**What you are asked to do**
An exact restatement of the data below, with the pictures removed, is the required answer.

**The data**
__________________________________________________
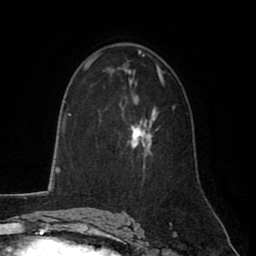
Breast MRI (dynamic contrast-enhanced), one axial slice. Slice 52 of 80 in the series (ordered by position). Cropped to one breast. Dynamic contrast-enhanced series, time point 2 of 8 at this slice position (early post-contrast). 1.5 T. TE 2.6 ms, TR 5.6 ms. 256 × 256 image matrix. Female patient.
Structures marked on this image (semi-automatic segmentation, software-assisted and operator-edited):
- enhancing-tissue mask used for the functional tumour volume (all voxels passing the contrast-enhancement thresholds inside the analysis volume; usually the tumour): bounding box <130,107,159,155> (left, top, right, bottom; pixels)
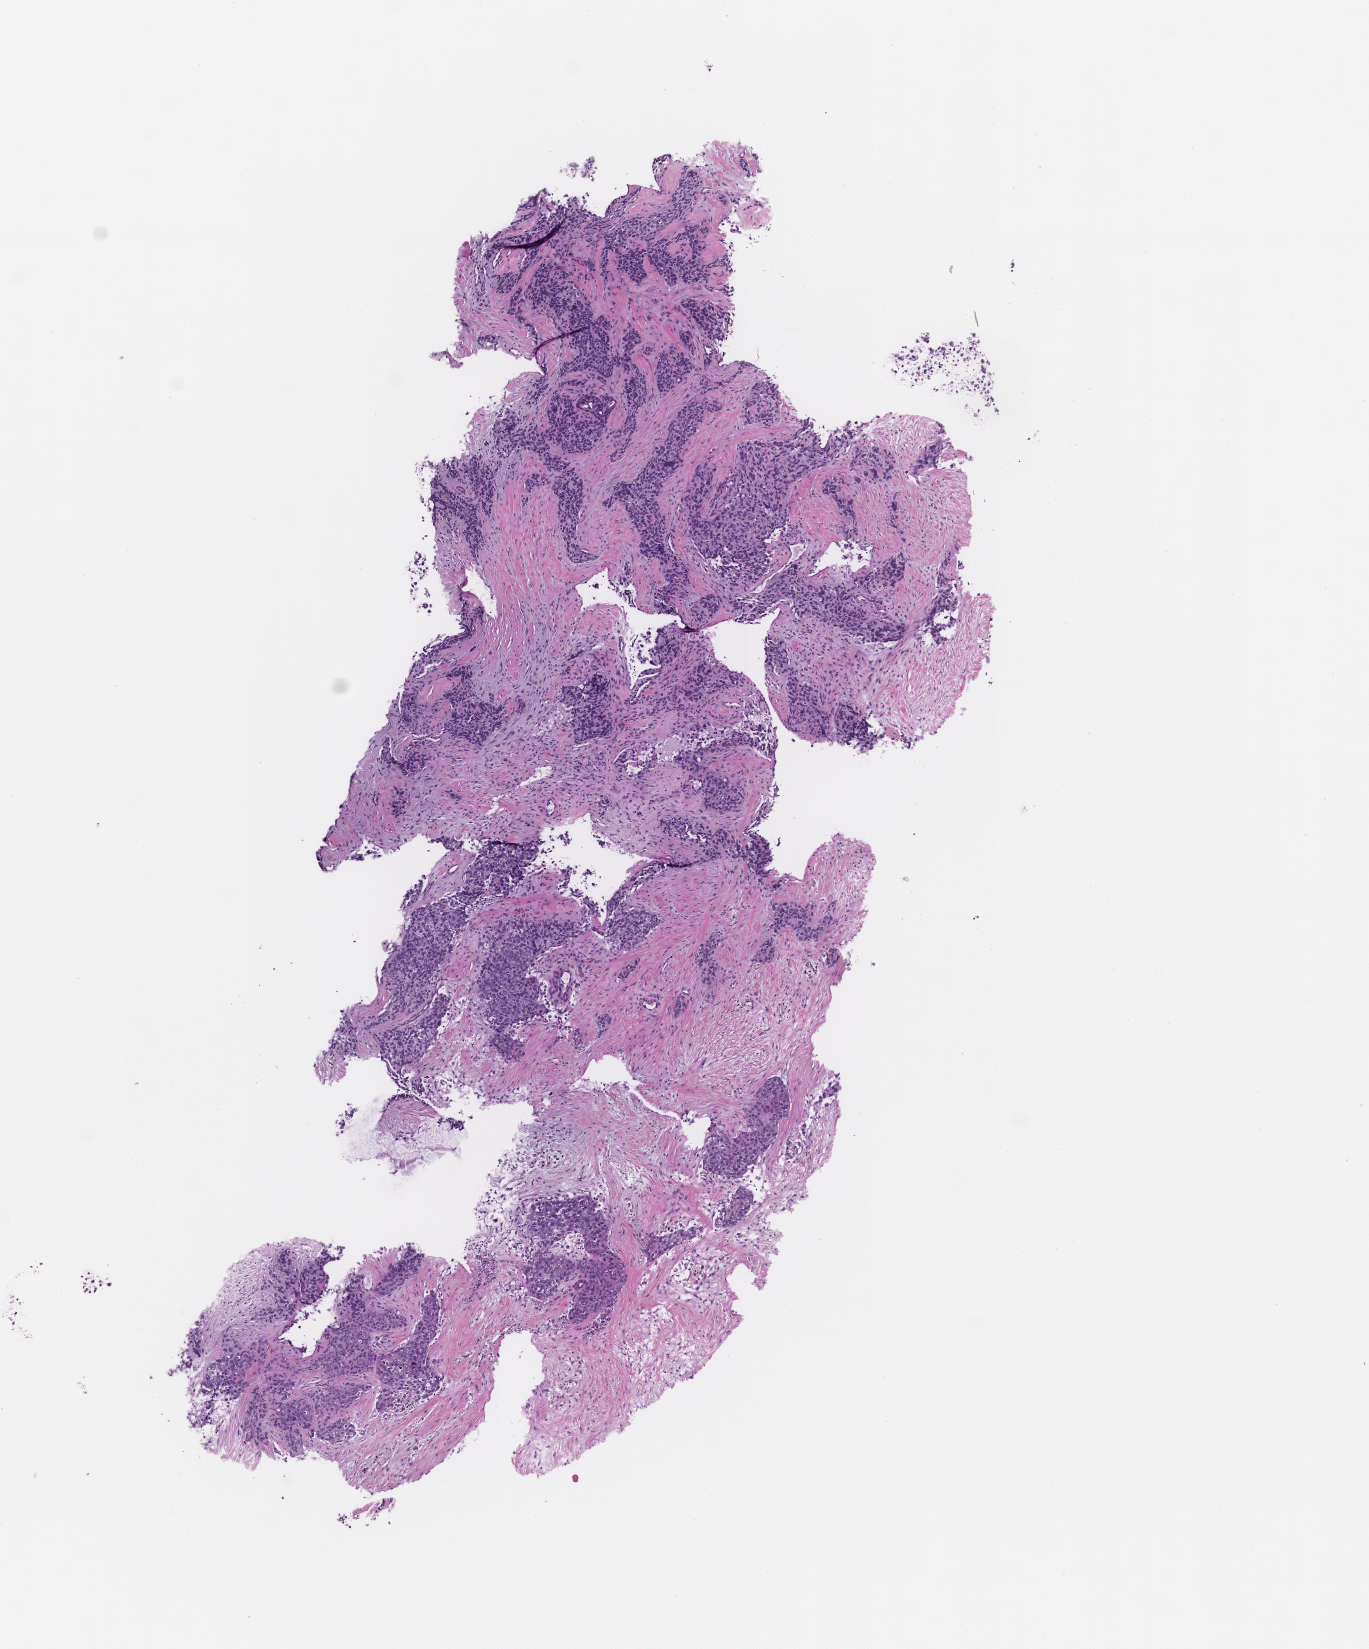
Whole-slide image, H&E stain — a low-resolution overview of the entire scanned area, about 5.5 x 6.7 mm; formalin-fixed, paraffin-embedded (FFPE) tissue; tissue site: breast; specimen time point: collected at baseline (before treatment). Patient sex: female.
This section: primary tumour tissue. Diagnosis: Invasive Breast Carcinoma.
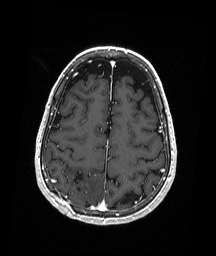
Brain MRI from a brain-tumour surgery series, one axial slice. T1-weighted post-contrast. 1 mm slice thickness. 216 × 256 image matrix, field of view 211 × 250 mm. Case-level facts recorded for this patient, not image findings: histopathology: Astrocytoma; WHO grade: 3; IDH mutation: yes; tumour location: Right Parietal.
Structures marked on this image (outlined manually by an expert reader):
- previous resection cavity: bounding box (x1, y1, x2, y2) in pixels: (73, 171, 84, 191)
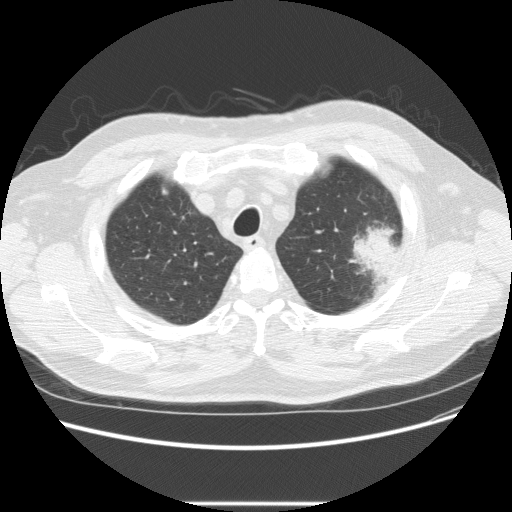
Axial slice from a low-dose chest CT screening exam. First (baseline) screen. Lung window (W 1500 / L -600 HU). 512 × 512 image matrix. Male participant, aged 73 years at enrolment. Former smoker at enrolment.
Expert reader's lesion annotation, bounding box (x1, y1, x2, y2) in pixels: (332, 216, 409, 284). The screening reader recorded 2 non-calcified nodules or masses ≥4 mm on this exam; which of them this box marks is not recorded.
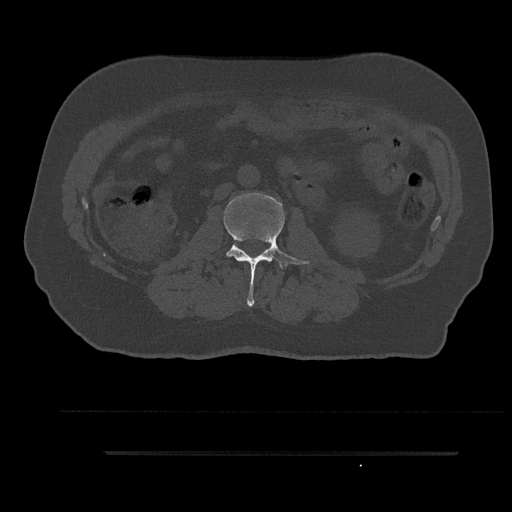
CT including the spine, one axial slice; slice 103 of 797 in the series (ordered by position); 120 kVp; bone window (W 1800 / L 400 HU); 0.5 mm slice thickness; 512 × 512 image matrix, field of view 432 × 432 mm. Male patient, age 63 years. From the clinical record (not read from this slice): primary cancer: renal; vertebrae with lytic lesions (as recorded): T8.
Annotated regions visible in this slice (semi-automatically segmented with operator editing):
- L2 vertebra: box from (x=224, y=193) to (x=310, y=306) px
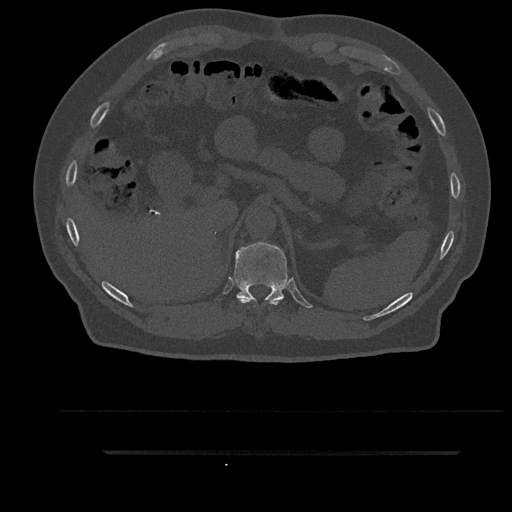
CT including the spine, one axial slice. Slice 328 of 797 in the series (ordered by position). Reconstruction kernel Br40s/3. 120 kVp. Bone window (W 1800 / L 400 HU). 0.5 mm slice thickness. 512 × 512 image matrix, field of view 432 × 432 mm. Patient: male, 63 years. Case-level facts recorded for this patient, not image findings: primary cancer: renal.
Structures marked on this image (semi-automatic segmentation, software-assisted and operator-edited):
- T10 vertebra: bounding box (x1, y1, x2, y2) in pixels: (238, 298, 279, 307)
- T11 vertebra: (234, 241, 288, 302)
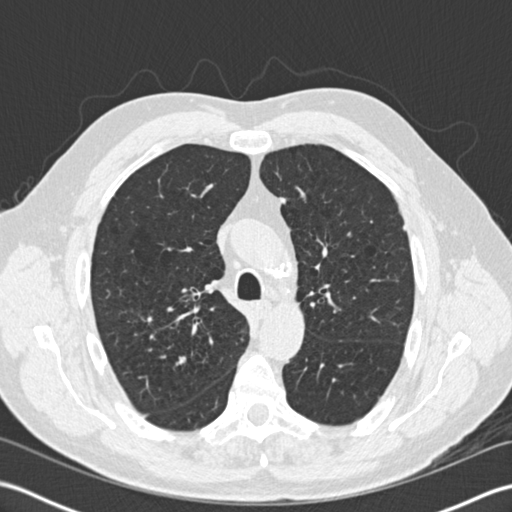
Axial slice from a low-dose chest CT screening exam; second annual screen; lung window (W 1500 / L -600 HU); 2 mm slice thickness; 120 kVp; slice 54 of 204 in the series. Male participant, aged 65 years at enrolment. Former smoker at enrolment.
Expert reader's lesion annotation, bounding box [x1, y1, x2, y2] px = [157, 350, 202, 386]. The screening reader recorded 6 non-calcified nodules or masses ≥4 mm on this exam (right upper lobe, left upper lobe, left upper lobe, right upper lobe, left upper lobe, right upper lobe); which of them this box marks is not recorded. Official screen result: positive, other. Lung cancer was diagnosed 421 days after this screen (after the third annual screen): adenocarcinoma, NOS, right upper lobe, moderately differentiated (G2), stage IA (AJCC 6th edition), 16 mm at pathology.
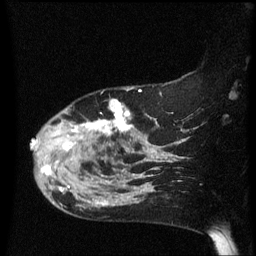
Breast MRI (dynamic contrast-enhanced), one sagittal slice; dynamic contrast-enhanced series, image 2 of 3 at this slice position (ordered by acquisition); 1.5 T; TE 4.2 ms, TR 8.4 ms; 2.2 mm slice thickness; 256 × 256 image matrix. Female patient, age 47 years.
Structures marked on this image (semi-automatically segmented with operator editing):
- analysis volume of interest (the breast-tissue region the enhancement analysis was run in; not a lesion): bounding box <32,100,149,206> (left, top, right, bottom; pixels)
- tumour enhancement mask (voxels above the 70 % enhancement threshold inside the analysis volume of interest): <32,100,149,205>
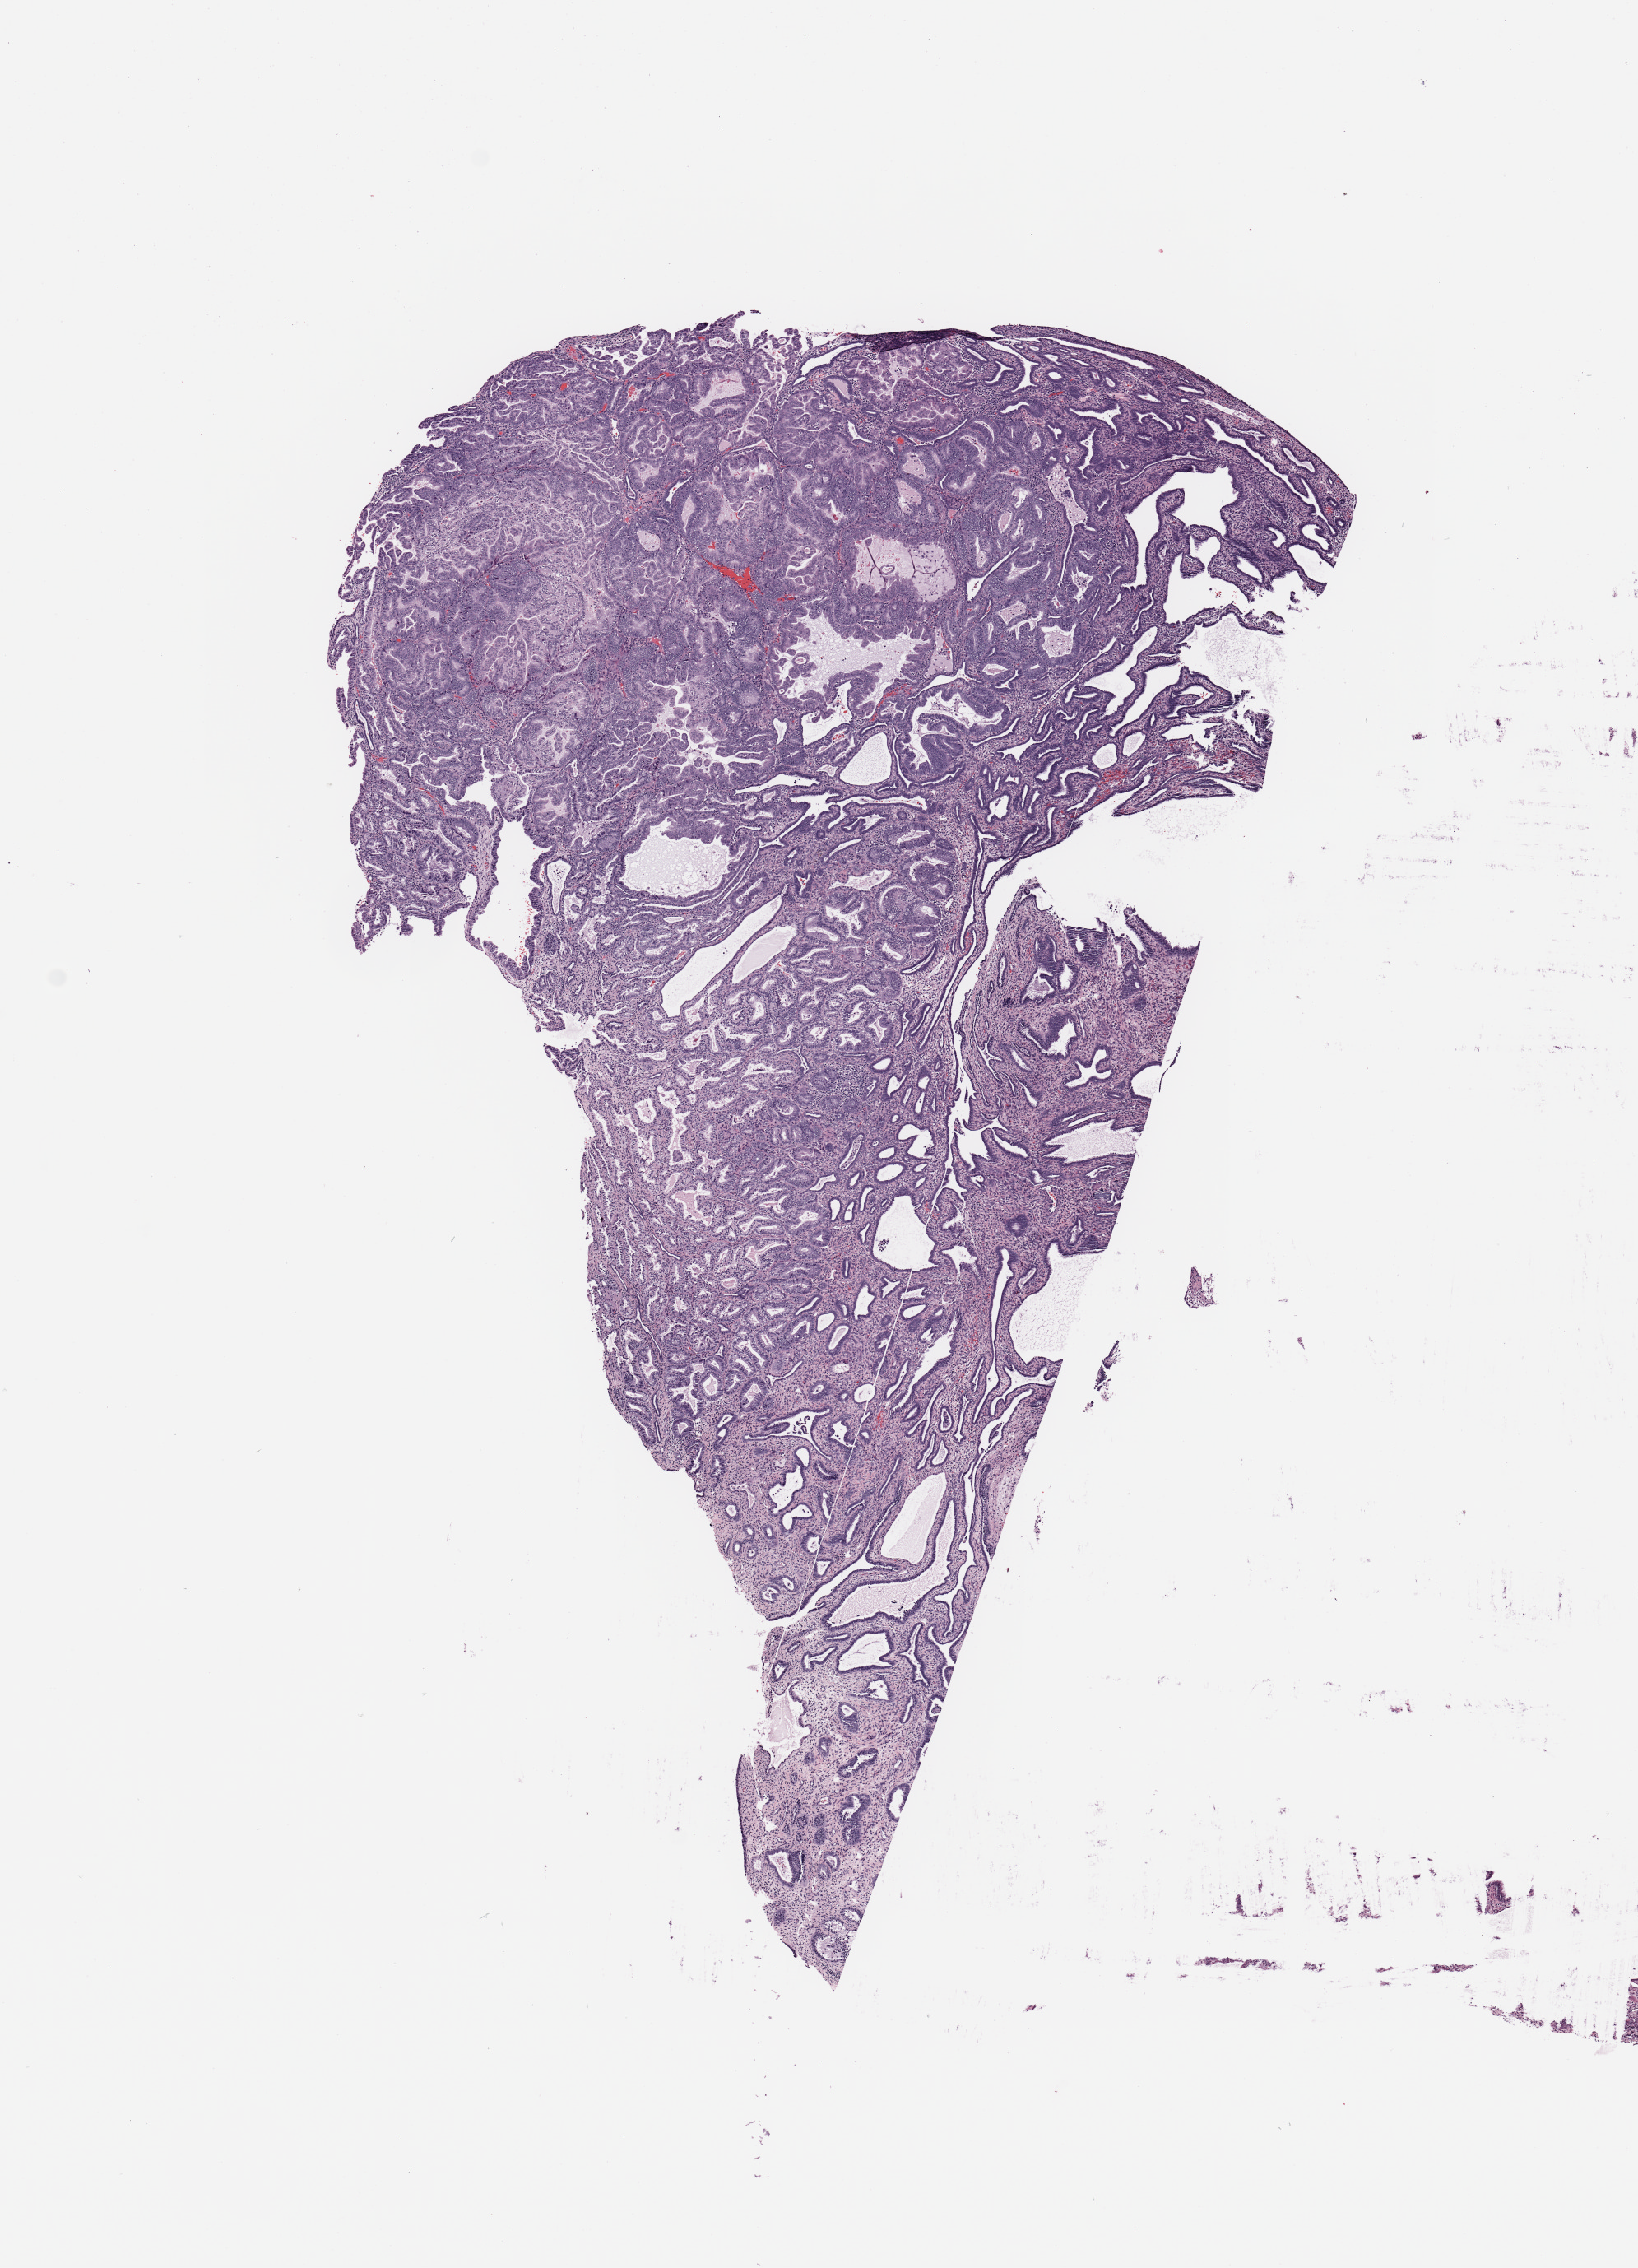
Digitized Hematoxylin and eosin (H&E) stained tissue section (whole slide), shown as a low-resolution overview of the whole scanned area (about 7.9 x 10.9 mm, from a 20x scan); tumour tissue sample, sampled site: uterus. 76-year-old female patient. Histologic grade: G1 (well differentiated). Slide review estimates, as recorded: tumour nuclei 95%, necrosis 0%.
Histologic diagnosis: Endometrioid adenocarcinoma, NOS. AJCC pathologic stage: I. Primary tumour site (as recorded): posterior endometrium.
__________________________________________________
**Solution for this exercise**
Breast MRI (dynamic contrast-enhanced), one axial slice. Slice 52 of 80 in the series (ordered by position). Cropped to one breast. Dynamic contrast-enhanced series, time point 2 of 8 at this slice position (early post-contrast). 1.5 T. TE 2.6 ms, TR 5.6 ms. 256 × 256 image matrix. Female patient.
Structures marked on this image (semi-automatic segmentation, software-assisted and operator-edited):
- enhancing-tissue mask used for the functional tumour volume (all voxels passing the contrast-enhancement thresholds inside the analysis volume; usually the tumour): bounding box <130,107,159,155> (left, top, right, bottom; pixels)
Whole-slide image, H&E stain — a low-resolution overview of the entire scanned area, about 5.5 x 6.7 mm; formalin-fixed, paraffin-embedded (FFPE) tissue; tissue site: breast; specimen time point: collected at baseline (before treatment). Patient sex: female.
This section: primary tumour tissue. Diagnosis: Invasive Breast Carcinoma.
Brain MRI from a brain-tumour surgery series, one axial slice. T1-weighted post-contrast. 1 mm slice thickness. 216 × 256 image matrix, field of view 211 × 250 mm. Case-level facts recorded for this patient, not image findings: histopathology: Astrocytoma; WHO grade: 3; IDH mutation: yes; tumour location: Right Parietal.
Structures marked on this image (outlined manually by an expert reader):
- previous resection cavity: bounding box (x1, y1, x2, y2) in pixels: (73, 171, 84, 191)
Axial slice from a low-dose chest CT screening exam. First (baseline) screen. Lung window (W 1500 / L -600 HU). 512 × 512 image matrix. Male participant, aged 73 years at enrolment. Former smoker at enrolment.
Expert reader's lesion annotation, bounding box (x1, y1, x2, y2) in pixels: (332, 216, 409, 284). The screening reader recorded 2 non-calcified nodules or masses ≥4 mm on this exam; which of them this box marks is not recorded.
CT including the spine, one axial slice; slice 103 of 797 in the series (ordered by position); 120 kVp; bone window (W 1800 / L 400 HU); 0.5 mm slice thickness; 512 × 512 image matrix, field of view 432 × 432 mm. Male patient, age 63 years. From the clinical record (not read from this slice): primary cancer: renal; vertebrae with lytic lesions (as recorded): T8.
Annotated regions visible in this slice (semi-automatically segmented with operator editing):
- L2 vertebra: box from (x=224, y=193) to (x=310, y=306) px
CT including the spine, one axial slice. Slice 328 of 797 in the series (ordered by position). Reconstruction kernel Br40s/3. 120 kVp. Bone window (W 1800 / L 400 HU). 0.5 mm slice thickness. 512 × 512 image matrix, field of view 432 × 432 mm. Patient: male, 63 years. Case-level facts recorded for this patient, not image findings: primary cancer: renal.
Structures marked on this image (semi-automatic segmentation, software-assisted and operator-edited):
- T10 vertebra: bounding box (x1, y1, x2, y2) in pixels: (238, 298, 279, 307)
- T11 vertebra: (234, 241, 288, 302)
Axial slice from a low-dose chest CT screening exam; second annual screen; lung window (W 1500 / L -600 HU); 2 mm slice thickness; 120 kVp; slice 54 of 204 in the series. Male participant, aged 65 years at enrolment. Former smoker at enrolment.
Expert reader's lesion annotation, bounding box [x1, y1, x2, y2] px = [157, 350, 202, 386]. The screening reader recorded 6 non-calcified nodules or masses ≥4 mm on this exam (right upper lobe, left upper lobe, left upper lobe, right upper lobe, left upper lobe, right upper lobe); which of them this box marks is not recorded. Official screen result: positive, other. Lung cancer was diagnosed 421 days after this screen (after the third annual screen): adenocarcinoma, NOS, right upper lobe, moderately differentiated (G2), stage IA (AJCC 6th edition), 16 mm at pathology.
Breast MRI (dynamic contrast-enhanced), one sagittal slice; dynamic contrast-enhanced series, image 2 of 3 at this slice position (ordered by acquisition); 1.5 T; TE 4.2 ms, TR 8.4 ms; 2.2 mm slice thickness; 256 × 256 image matrix. Female patient, age 47 years.
Structures marked on this image (semi-automatically segmented with operator editing):
- analysis volume of interest (the breast-tissue region the enhancement analysis was run in; not a lesion): bounding box <32,100,149,206> (left, top, right, bottom; pixels)
- tumour enhancement mask (voxels above the 70 % enhancement threshold inside the analysis volume of interest): <32,100,149,205>
Digitized Hematoxylin and eosin (H&E) stained tissue section (whole slide), shown as a low-resolution overview of the whole scanned area (about 7.9 x 10.9 mm, from a 20x scan); tumour tissue sample, sampled site: uterus. 76-year-old female patient. Histologic grade: G1 (well differentiated). Slide review estimates, as recorded: tumour nuclei 95%, necrosis 0%.
Histologic diagnosis: Endometrioid adenocarcinoma, NOS. AJCC pathologic stage: I. Primary tumour site (as recorded): posterior endometrium.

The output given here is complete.